Aum also stole information depicting the safety system of Ukraine's Chernobyl nuclear power plant. These data were asked by the Japanese Foreign Ministry for assistance to Ukraine.

The cult also obtained information about nuclear facilities of China, South Korea and Taiwan.

Aum Shinri Kyo is known for its focus on latest technologies, in particular military ones.

It manufactured on its own the war gas sarin which it used in the deadly attack in Tokyo's underground in March 1995.

The sect was pursuing nuclear research, to thus far unclear ends, at its base which was found and crushed by police at the Fuji mountain's foot.

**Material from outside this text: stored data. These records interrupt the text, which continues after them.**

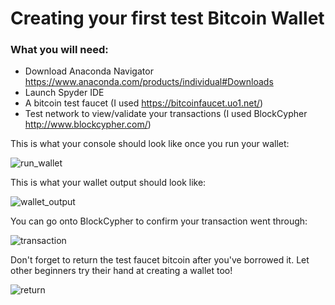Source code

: # Creating your first test Bitcoin Wallet

### What you will need:
- Download Anaconda Navigator <https://www.anaconda.com/products/individual#Downloads>
- Launch Spyder IDE
- A bitcoin test faucet (I used <https://bitcoinfaucet.uo1.net/>)
- Test network to view/validate your transactions (I used BlockCypher <http://www.blockcypher.com/>)

This is what your console should look like once you run your wallet:

![run_wallet](https://user-images.githubusercontent.com/44534814/122506311-f0710880-cfb2-11eb-89ce-970420196a53.png)

This is what your wallet output should look like:

![wallet_output](https://user-images.githubusercontent.com/44534814/122506317-f2d36280-cfb2-11eb-901f-c66bf3311753.png)

You can go onto BlockCypher to confirm your transaction went through:

![transaction](https://user-images.githubusercontent.com/44534814/122506323-f535bc80-cfb2-11eb-9e3b-757f59cfeb53.png)

Don't forget to return the test faucet bitcoin after you've borrowed it. Let other beginners try their hand at creating a wallet too!

![return](https://user-images.githubusercontent.com/44534814/122506327-f7981680-cfb2-11eb-8923-2071ad0ef61f.png)
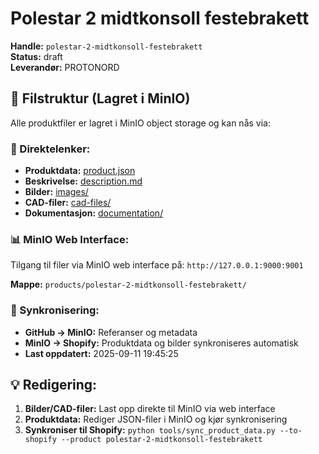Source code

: # Polestar 2 midtkonsoll festebrakett

**Handle:** `polestar-2-midtkonsoll-festebrakett`  
**Status:** draft  
**Leverandør:** PROTONORD

## 📁 Filstruktur (Lagret i MinIO)

Alle produktfiler er lagret i MinIO object storage og kan nås via:

### 🔗 Direktelenker:
- **Produktdata:** [product.json](http://127.0.0.1:9000/products/polestar-2-midtkonsoll-festebrakett/product.json)
- **Beskrivelse:** [description.md](http://127.0.0.1:9000/products/polestar-2-midtkonsoll-festebrakett/description.md)
- **Bilder:** [images/](http://127.0.0.1:9000/products/polestar-2-midtkonsoll-festebrakett/images/)
- **CAD-filer:** [cad-files/](http://127.0.0.1:9000/products/polestar-2-midtkonsoll-festebrakett/cad-files/)
- **Dokumentasjon:** [documentation/](http://127.0.0.1:9000/products/polestar-2-midtkonsoll-festebrakett/documentation/)

### 📊 MinIO Web Interface:
Tilgang til filer via MinIO web interface på:
`http://127.0.0.1:9000:9001`

**Mappe:** `products/polestar-2-midtkonsoll-festebrakett/`

### 🔄 Synkronisering:
- **GitHub → MinIO:** Referanser og metadata
- **MinIO → Shopify:** Produktdata og bilder synkroniseres automatisk
- **Last oppdatert:** 2025-09-11 19:45:25

## 💡 Redigering:
1. **Bilder/CAD-filer:** Last opp direkte til MinIO via web interface
2. **Produktdata:** Rediger JSON-filer i MinIO og kjør synkronisering
3. **Synkroniser til Shopify:** `python tools/sync_product_data.py --to-shopify --product polestar-2-midtkonsoll-festebrakett`
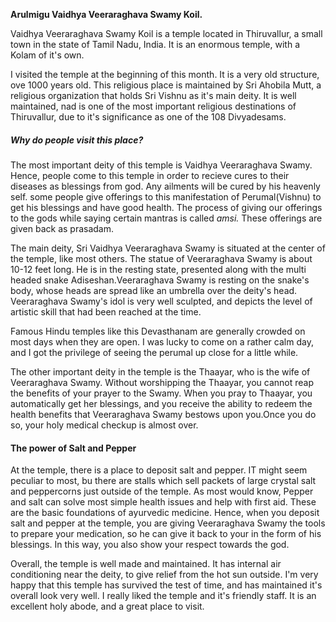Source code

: **Arulmigu Vaidhya Veeraraghava Swamy Koil.**

Vaidhya Veeraraghava Swamy <a class="blue lighten-3 tooltipped" data-position="top" data-delay="50" data-tooltip="a temple.(Tamil)">Koil</a> is a temple located in Thiruvallur, a small town in the state of Tamil Nadu, India. It is an enormous temple, with a <a class="blue lighten-3 tooltipped" data-position="top" data-delay="50" data-tooltip="a tank, or pool">Kolam</a> of it's own.

I visited the temple at the beginning of this month. It is a very old structure, ove 1000 years old. This religious place is maintained by Sri Ahobila Mutt, a religious organization that holds Sri Vishnu as it's main deity. It is well maintained, nad is one of the most important religious destinations of Thiruvallur, due to it's significance as one of the 108 Divyadesams.

##### Why do people visit this place?

The most important deity of this temple is <a class="blue lighten-3 tooltipped" data-position="top" data-delay="50" data-tooltip="cure">Vaidhya</a> Veeraraghava Swamy. Hence, people come to this temple in order to recieve cures to their diseases as blessings from god. Any ailments will be cured by his heavenly self. some people give offerings to this manifestation of Perumal(Vishnu) to get his blessings and have good health. The process of giving our offerings to the gods while saying certain mantras is called *amsi.* These offerings are given back as <a class="blue lighten-3 tooltipped" data-position="top" data-delay="50" data-tooltip="blessed food">prasadam</a>.

The main deity, Sri Vaidhya Veeraraghava Swamy is situated at the center of the temple, like most others. The statue of Veeraraghava Swamy is about 10-12 feet long. He is in the resting state, presented along with the multi headed snake Adiseshan.Veeraraghava Swamy is resting on the snake's body, whose heads are spread like an umbrella over the deity's head. Veeraraghava Swamy's idol is very well sculpted, and depicts the level of artistic skill that had been reached at the time.

Famous Hindu temples like this Devasthanam are generally crowded on most days when they are open. I was lucky to come on a rather calm day, and I got the privilege of seeing the perumal up close for a little while.

The other important deity in the temple is the Thaayar, who is the wife of Veeraraghava Swamy. Without worshipping the Thaayar, you cannot reap the benefits of your prayer to the Swamy. When you pray to Thaayar, you automatically get her blessings, and you receive the ability to redeem the health benefits that Veeraraghava Swamy bestows upon you.Once you do so, your holy medical checkup is almost over.

#### The power of Salt and Pepper

At the temple, there is a place to deposit salt and pepper. IT might seem peculiar to most, bu there are stalls which sell packets of large crystal salt and peppercorns just outside of the temple. As most would know, Pepper and salt can solve most simple health issues and help with first aid. These are the basic foundations of ayurvedic medicine. Hence, when you deposit salt and pepper at the temple, you are giving Veeraraghava Swamy the tools to prepare your medication, so he can give it back to your in the form of his blessings. In this way, you also show your respect towards the god.

Overall, the temple is well made and maintained. It has internal air conditioning near the deity, to give relief from the hot sun outside. I'm very happy that this temple has survived the test of time, and has maintained it's overall look very well. I really liked the temple and it's friendly staff. It is an excellent holy abode, and a great place to visit.

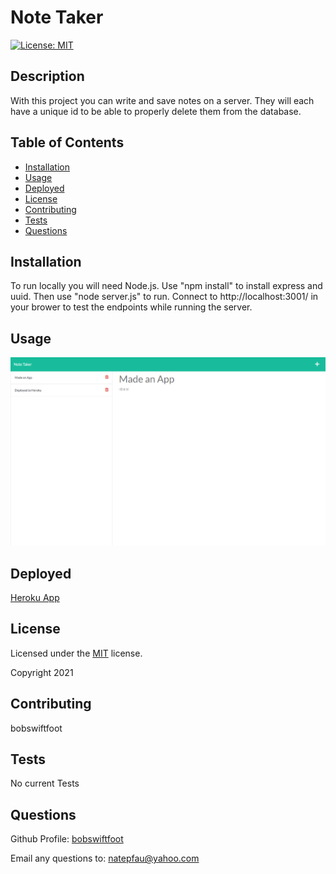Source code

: # Note Taker
  [![License: MIT](https://img.shields.io/badge/License-MIT-yellow.svg)](https://opensource.org/licenses/MIT)

  ## Description
  With this project you can write and save notes on a server. They will each have a unique id to be able to properly delete them from the database. 

  
  ## Table of Contents
  * [Installation](#installation)
  * [Usage](#usage)
  * [Deployed](#deployed)
  * [License](#license)
  * [Contributing](#contributing)
  * [Tests](#tests)
  * [Questions](#questions)
  

  ## Installation
  To run locally you will need Node.js. Use "npm install" to install express and uuid. Then use "node server.js" to run. Connect to http://localhost:3001/ in your brower to test the endpoints while running the server.

  ## Usage
  ![Screenshot](public/assets/screenshots/full-page-screenshot.png)
  
  ## Deployed
  [Heroku App](https://bobswiftfoot-note-taker.herokuapp.com/)
  
  ## License
  Licensed under the [MIT](https://opensource.org/licenses/MIT) license. 

  Copyright 2021
  
  ## Contributing
  bobswiftfoot

  ## Tests
  No current Tests

  ## Questions
  Github Profile: [bobswiftfoot](https://github.com/bobswiftfoot)

  Email any questions to: [natepfau@yahoo.com](mailto:natepfau@yahoo.com)
  
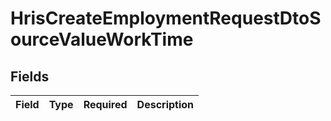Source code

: # HrisCreateEmploymentRequestDtoSourceValueWorkTime


## Fields

| Field       | Type        | Required    | Description |
| ----------- | ----------- | ----------- | ----------- |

Russian Ministry Denies Aum Shinrikyo Had Access to Data

By Anna Bazhova
Itar-Tass News Agency
March 29, 2000

MOSCOW, March 29 (Itar-Tass) - The Russian Atomic Energy Ministry on Wednesday denied assertions that the Japanese religious sect Aum Shinrikyo may have access to classified information regarding Russia's nuclear facilities.

The statement followed a report by the Tokyo police department claiming that Aum Shinrikyo had such information.

Japanese police believe that the sect obtained this information by unauthorised access to computer networks. But the Atomic Energy Ministry said its computer networks were quite secure and "there have not been and will never be break-ins".